Marjorie and Heron learn that Luhr has had the Duchessa's hull reinforced despite the Italian attache's reservations. Gus and Appleyard decide their best course of action is to hijack the ships and use them for barter after a mole in Gubbins's staff reveals the mission to senior command. Luhr catches on to Marjorie when her act begins to 'slip' but the raid is successful, and Marjorie shoots Luhr in the head. Delivering the boats to a British fleet outside Lagos, the team is arrested.

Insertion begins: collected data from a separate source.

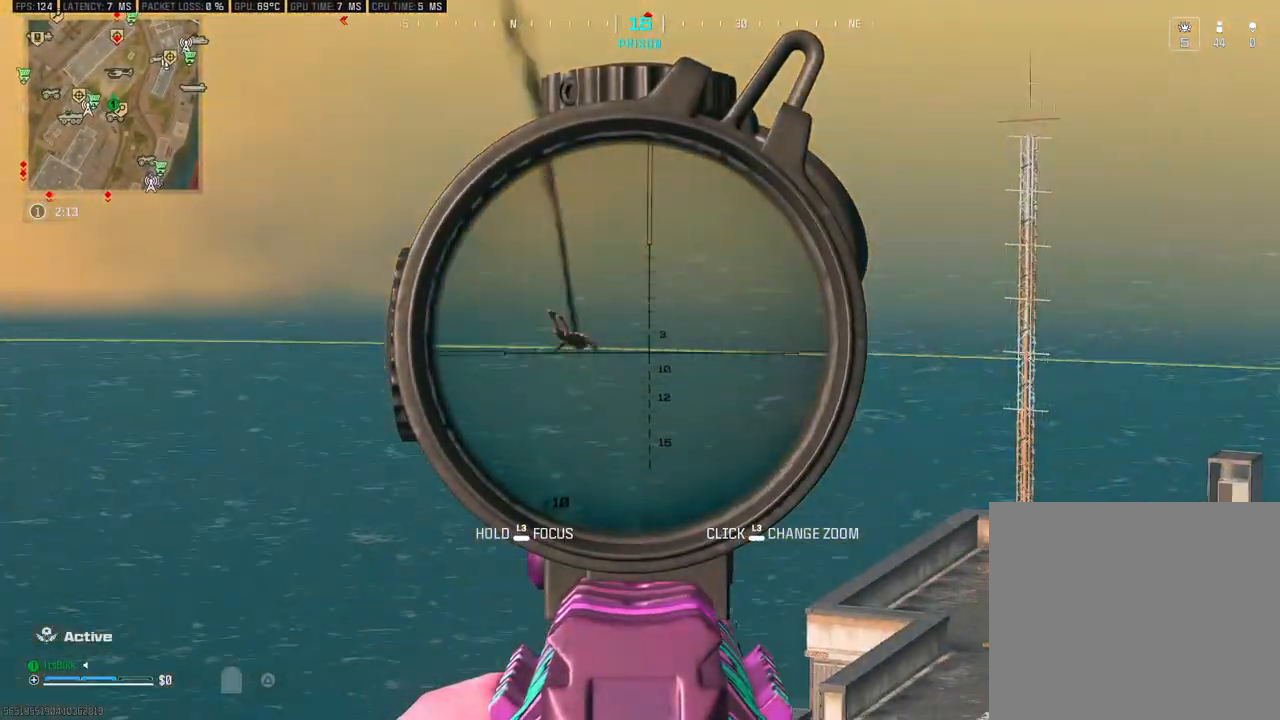
{"dt_ms": 500, "buttons": ["L2"], "left_stick": "center", "right_stick": "down", "events": []}
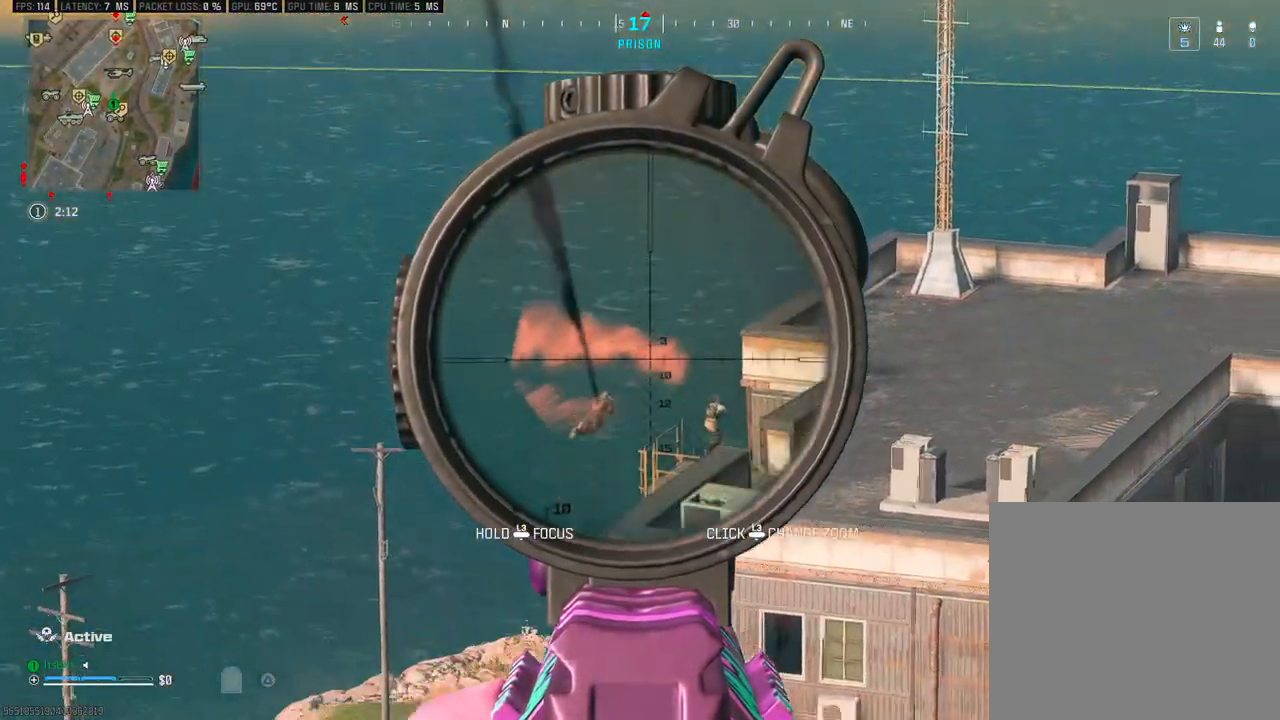
{"dt_ms": 1000, "buttons": [], "left_stick": "down-left", "right_stick": "left", "events": [[200, "right_stick", "center"], [250, "right_stick", "up-right"], [400, "right_stick", "center"], [450, "right_stick", "right"], [533, "right_stick", "center"], [683, "L2", "up"], [683, "right_stick", "up-left"], [717, "left_stick", "down"], [733, "right_stick", "left"], [800, "left_stick", "down-left"]]}
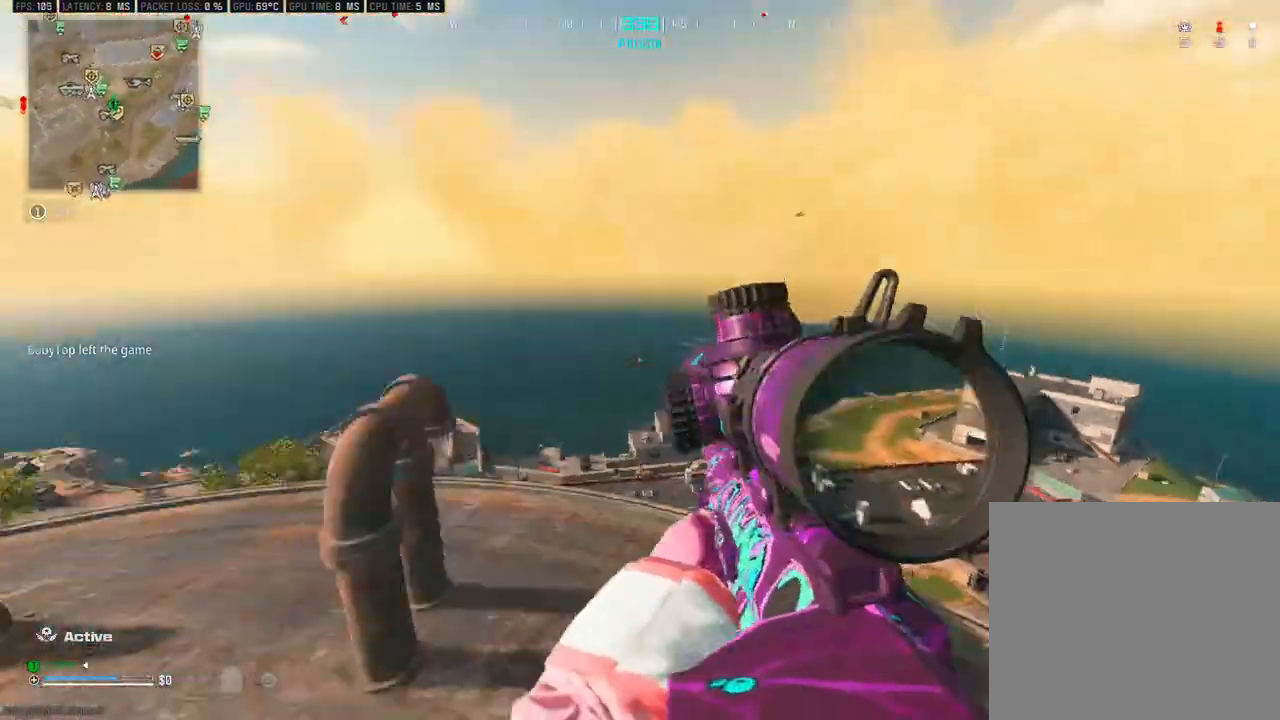
{"dt_ms": 500, "buttons": [], "left_stick": "up-left", "right_stick": "center", "events": [[67, "right_stick", "up-left"], [117, "left_stick", "up"], [167, "L3", "down"], [183, "right_stick", "center"], [283, "L3", "up"], [350, "L3", "down"], [350, "right_stick", "left"], [450, "L3", "up"], [450, "left_stick", "up-left"], [467, "right_stick", "center"]]}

They are spared court-martial when Winston Churchill adds them to his 'Ministry of Ungentlemanly Warfare'.

A montage before the end credits reveal the later activities of several protagonists: Gus became a war hero helming similar raids and married Marjorie at the start of her acting career; Appleyard received commendations for his role in the mission, much to the king's amusement; Hayes became an accomplished spy notable for surviving a year of Nazi torture without breaking; Lassen took part in raids outside the group until his death in 1945; Ian Fleming, part of Gubbins's inner circle, used Operation Postmaster as inspiration for his James Bond novels.

==Production==
Paramount Pictures acquired the rights to Damien Lewis's book, The Ministry of Ungentlemanly Warfare: How Churchill's Secret Warriors Set Europe Ablaze and Gave Birth to Modern Black Ops, in 2015. Guy Ritchie signed on to direct the project in February 2021, from a script by Arash Amel, with Jerry Bruckheimer producing the film. In October 2022, Henry Cavill and Eiza González were set to star, with Black Bear Pictures co-financing the film and handling sales through Black Bear International with Paramount no longer involved. In February 2023, additional casting including Alan Ritchson, Henry Golding, Alex Pettyfer and Cary Elwes was announced.

Principal photography began on February 13, 2023, in Antalya, Turkey, and wrapped up in April 2023. The day filming began, it was announced Lionsgate had acquired U.S. distribution rights to the film, planning to give it a wide release in 2024, and that select international distribution rights had been sold to Amazon Prime Video. Media Capital Technologies was involved in the co-financing of the film.

==Release==
The Ministry of Ungentlemanly Warfare had its premiere on April 13, 2024, in New York and was released in the United States on April 19, 2024, by Lionsgate. It was released on premium video on demand services on May 10, 2024. It was later released on DVD, Blu-ray and Ultra HD Blu-ray on June 25, 2024 by Lionsgate Home Entertainment and internationally by Amazon Prime Video on July 25, 2024. The movie was nominated in 2025 on Saturn Awards.

==Reception==
===Box office===
In the United States, The Ministry of Ungentlemanly Warfare was released alongside Abigail and Spy × Family Code: White, and was projected to gross $5–8 million from 2,845 theaters in its opening weekend. The film made $3.7 million on its first day, including $1.45 million from previews. It went on to debut to $9 million, finishing fourth behind Civil War, Abigail, and Godzilla x Kong: The New Empire. In its second weekend it dropped 57% to gross $3.86 million, finishing sixth.

===Critical response===
 Metacritic, which uses a weighted average, assigned the film a score of 55 out of 100, based on 38 critics, indicating "mixed or average" reviews. Audiences surveyed by CinemaScore gave the film an average grade of "A−" on an A+ to F scale, while those polled by PostTrak gave it an 88% positive score.